It’s always been hard to accurately value the total worth of the entire games industry given the trade’s mix of large private and public companies.
But canny investment banker Paul Heydon of independent banking firm Avista Partners offered a glimpse into the total value of the market – and where all that money is going – in a stat-packed talk at Edinburgh Interactive this week.
In fact one key factoid in his talk on disruption in games investment was that the total market cap of all public games companies globally had exceeded $100bn – to $105bn to be precise.
The chart below sums up Heydon’s findings.

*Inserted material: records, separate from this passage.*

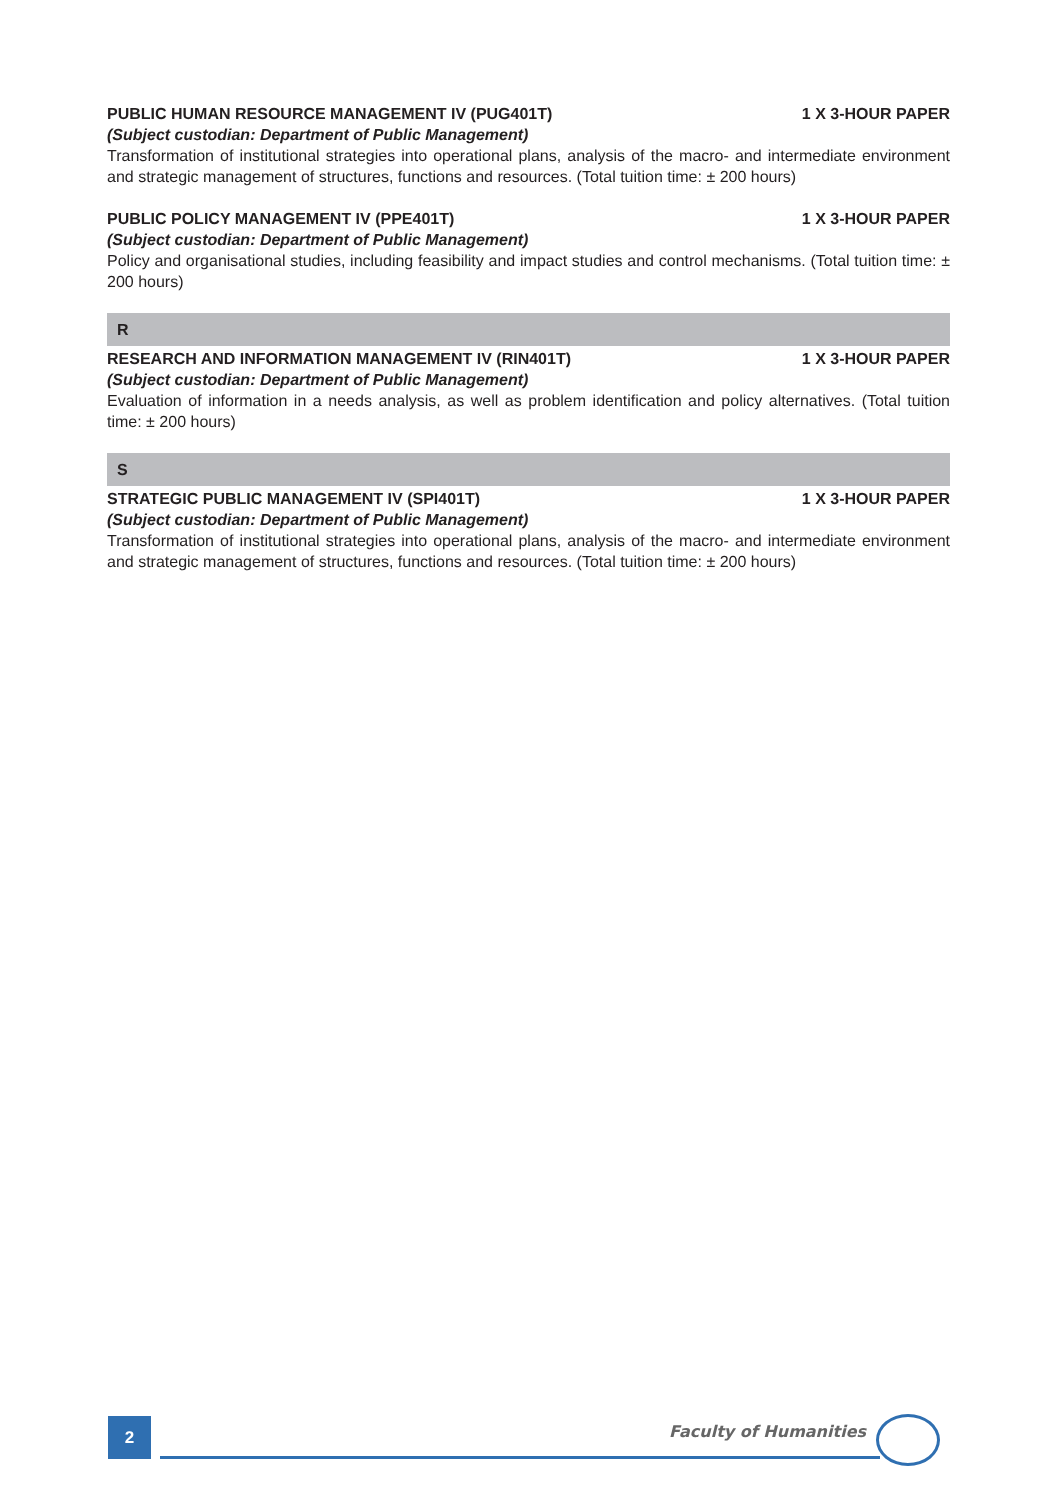PUBLIC HUMAN RESOURCE MANAGEMENT IV (PUG401T) 1 X 3-HOUR PAPER
(Subject custodian: Department of Public Management)
Transformation of institutional strategies into operational plans, analysis of the macro- and intermediate environment and strategic management of structures, functions and resources. (Total tuition time: ± 200 hours)
PUBLIC POLICY MANAGEMENT IV (PPE401T) 1 X 3-HOUR PAPER
(Subject custodian: Department of Public Management)
Policy and organisational studies, including feasibility and impact studies and control mechanisms. (Total tuition time: ± 200 hours)
R
RESEARCH AND INFORMATION MANAGEMENT IV (RIN401T) 1 X 3-HOUR PAPER
(Subject custodian: Department of Public Management)
Evaluation of information in a needs analysis, as well as problem identification and policy alternatives. (Total tuition time: ± 200 hours)
S
STRATEGIC PUBLIC MANAGEMENT IV (SPI401T) 1 X 3-HOUR PAPER
(Subject custodian: Department of Public Management)
Transformation of institutional strategies into operational plans, analysis of the macro- and intermediate environment and strategic management of structures, functions and resources. (Total tuition time: ± 200 hours)
2 Faculty of Humanities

It shows the $105bn broken down as follows:
Nintendo – $34,959m
Other PC/Console (w/out Nintendo) – $33,223m
Online – $23,457m
Mobile – $8,257m
Retail – $3,110m
Payment Services – $1,368m
Distribution/Accessories – $311m
Outsourcing – $255m
While the figures don’t include independent developers and small private publishers – they are companies which are arguably in a significant minority when you compare their accounts to the numbers in the chart above – this offers real insight into the market’s dynamics, especially when consolidation is such a massive M&A force in games at the moment.
Heydon pointed out that online games – which includes MMO and social/casual games – was now worth around 71% of the non-Nintendo PC/Console area.
He also said that mobile may seem small, but will keep growing, and also eat into the larger shares taken by the Nintendo and non-Nintendo segments. Same goes for Payment Services, which will grow and benefit in line with the rise of online and mobile.
Worst news was for retail and distribution, which Heydon insinuated was stagnating. He later pointed out that investor expectations for the retail sector had devalued by 64%.